Vento Selvaggio: LE VIE PREALPINE DELLA GUIDA

Nel corso della compilazione della guida, sono rimasto sorpreso dalla presenza sparsa qua e là di questi strani percorsi prealpini. Pur aperti da personaggi vari, condividono una strana passione di fondo che, a seconda della disposizione d'animo, può apparire masochistica o meritevole. In un ipotetico processo a queste vie gli avvocati delle parti direbbero:
ACCUSA - L'arrampicata è quasi sempre scadente, su pietra o compattissima o sfaldata, erba a destra e a manca, magari con presenza di simpatiche zecche, percorso a dir poco forzato su esili strisce di pietra affioranti.
DIFESA - Buone per chi vuole, ogni tanto, rompere la monotonia della falesia durante la stagione invernale, si sta in mezzo alla natura "servaggia", si sale almeno un po' via dal terreno.

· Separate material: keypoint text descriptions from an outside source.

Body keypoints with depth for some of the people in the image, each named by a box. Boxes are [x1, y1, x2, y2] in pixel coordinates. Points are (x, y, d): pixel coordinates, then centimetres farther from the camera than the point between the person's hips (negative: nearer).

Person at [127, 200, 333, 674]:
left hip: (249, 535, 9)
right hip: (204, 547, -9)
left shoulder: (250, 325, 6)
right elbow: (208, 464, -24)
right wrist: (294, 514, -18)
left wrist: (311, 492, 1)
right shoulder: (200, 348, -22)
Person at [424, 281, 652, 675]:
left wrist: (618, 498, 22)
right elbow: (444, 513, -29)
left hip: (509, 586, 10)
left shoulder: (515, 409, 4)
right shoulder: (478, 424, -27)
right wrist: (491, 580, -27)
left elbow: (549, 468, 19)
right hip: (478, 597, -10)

In verità alle volte mi domando se questi pezzi strani meritino veramente di essere segnalati, poi mi rispondo che in fondo informare è sempre una cosa utile. Informare anche, ed alle volte direi soprattutto, sui percorsi brutti, come lo sono in buona sostanza questi delle Prealpi. Scegliere poi sarà premura del lettore, che individualmente potrà valutare il "bello" ed il "brutto" delle giornate percorse in ambiente. È evidente che non siamo sulle Pale di San Martino né abbiamo i vantaggi (sicurezza, roccia pulita ecc...) della falesia. Detto questo alle volte mi rammarico quando qualche lettore si chiede il perché dell'inserimento di questo o altri itinerari non esaltanti quando nelle descrizioni non viene mai riportato che si tratta di un percorso di per sé bello. È altrettanto chiaro che se uno ne avesse la possibilità arrampicherebbe sempre sullo Spigolo del Velo. Le emozioni qui, sulle Prealpi, devono essere di altro genere: cercate e volute. Chi vuole la scalata preconfezionata o il gesto divertente stia pur lontano da queste vie, come è infatti segnalato nelle introduzioni alle varie parti della guida che, a quanto pare, in pochi leggono.

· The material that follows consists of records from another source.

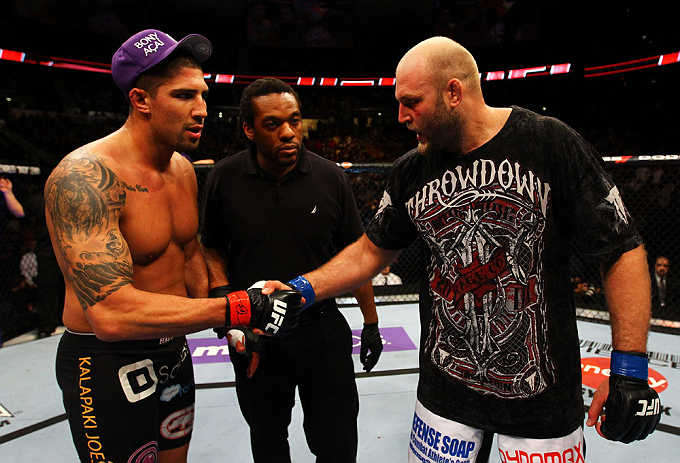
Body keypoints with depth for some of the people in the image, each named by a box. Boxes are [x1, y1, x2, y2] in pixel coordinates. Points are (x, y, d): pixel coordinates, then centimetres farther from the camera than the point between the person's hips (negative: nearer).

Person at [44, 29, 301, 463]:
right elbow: (111, 313, -35)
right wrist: (238, 308, -36)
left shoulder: (183, 168, 1)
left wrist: (223, 325, 7)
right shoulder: (83, 177, -26)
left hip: (173, 348, 8)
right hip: (108, 365, -7)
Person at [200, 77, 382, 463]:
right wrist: (221, 290, -13)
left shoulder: (330, 177, -8)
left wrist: (371, 322, 3)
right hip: (254, 336, 1)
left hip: (324, 331, 0)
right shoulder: (225, 178, -7)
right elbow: (213, 248, 6)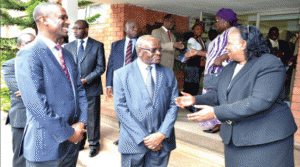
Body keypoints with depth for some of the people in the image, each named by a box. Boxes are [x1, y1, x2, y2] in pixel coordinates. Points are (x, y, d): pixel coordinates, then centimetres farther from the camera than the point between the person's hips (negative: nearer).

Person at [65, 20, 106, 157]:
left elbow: (101, 67, -5)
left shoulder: (97, 46, 0)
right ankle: (79, 143, 28)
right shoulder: (68, 47, 11)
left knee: (92, 118, 5)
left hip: (91, 88, -3)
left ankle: (94, 144, 22)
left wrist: (85, 80, -14)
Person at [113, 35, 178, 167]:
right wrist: (143, 138, -13)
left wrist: (162, 134, -9)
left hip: (162, 142, 2)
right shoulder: (121, 74, -3)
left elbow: (173, 106, 2)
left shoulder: (168, 74, 6)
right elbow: (120, 108, -9)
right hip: (134, 143, -2)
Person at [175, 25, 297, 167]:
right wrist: (195, 100, -7)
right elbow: (217, 94, 13)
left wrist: (215, 112, -29)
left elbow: (259, 102, -27)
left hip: (266, 139, -7)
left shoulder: (270, 65, -15)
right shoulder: (229, 69, 10)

Questa via, sulle estreme pendici di questo colle di bosco, erba e burroni, credo si contenda la palma di "peggiore via" fra quelle riportate forse assieme alla Via della Cascata in Val Tramontina e probabilmente alla Via Apuanica sull'Amariana.
La curiosità comunque ci porta con il Dimitri, abilmente ingannato sulla questione, ad andare a vedere cosa c'è lì in giro. Con un po' di dubbi amletici lasciamo a destra la falesia dei Ciclamini con le sue belle vie e saliamo per il canale sfasciato fino a dove speriamo di trovare, e troviamo, la nostra via.

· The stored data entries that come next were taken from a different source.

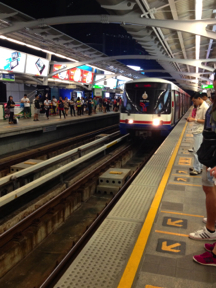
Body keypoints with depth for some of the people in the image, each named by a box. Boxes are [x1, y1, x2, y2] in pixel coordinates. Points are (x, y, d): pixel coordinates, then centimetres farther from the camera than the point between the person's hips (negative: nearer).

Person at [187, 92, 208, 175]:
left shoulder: (205, 107, -17)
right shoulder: (199, 106, 11)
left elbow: (206, 121, -19)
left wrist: (194, 119, -18)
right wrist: (192, 119, 4)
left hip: (200, 132, -9)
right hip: (197, 131, 9)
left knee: (197, 151, -4)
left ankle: (197, 169, 6)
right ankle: (199, 167, 26)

Trattasi di un canalone di scolo su un costolone qualsiasi.
Un tiro qualsiasi che poi si trasforma in allegro torrentello di disgelo e spit divelti che regalano un brivido nel vero senso della parola. Ad un certo punto mi viene l'atroce dubbio che se è rotta anche la sosta, senza chiodi né altro scendere da qua sarà un casino. Sosta presente ma in posto strano: fra tutto il posto che c'era è stata sitemata nel luogo peggiore. Secondo tiro decente ma con sosta proprio dove dall'alto piove una piccola ma gelida cascatella. Una serie di abili ma ignobili prolunghe di cordino ci permette di toglierci da sotto la doccia.
Segue un passaggio memorabile: il passaggio della melma. Un basso muretto con sottile muschio umido e prese slavate e melmose degne del miglior sapone. Una primizia: con un movimento oltre il probabile riesco a rinviare l'unico spit presente, corroso dalle acque, e passare questi tre lunghissimi metri. Sopra riprende come sotto e siamo in cima alla via.
Cerchiamo di autoconvincerci che in fondo non è male, che ci siamo divertiti comunque visto che non avevamo voglia di falesia e, con altre strane scuse, rientriamo.
Fortuna che il disgelo ormai è quasi compiuto e domani si va sulla Torre Saf.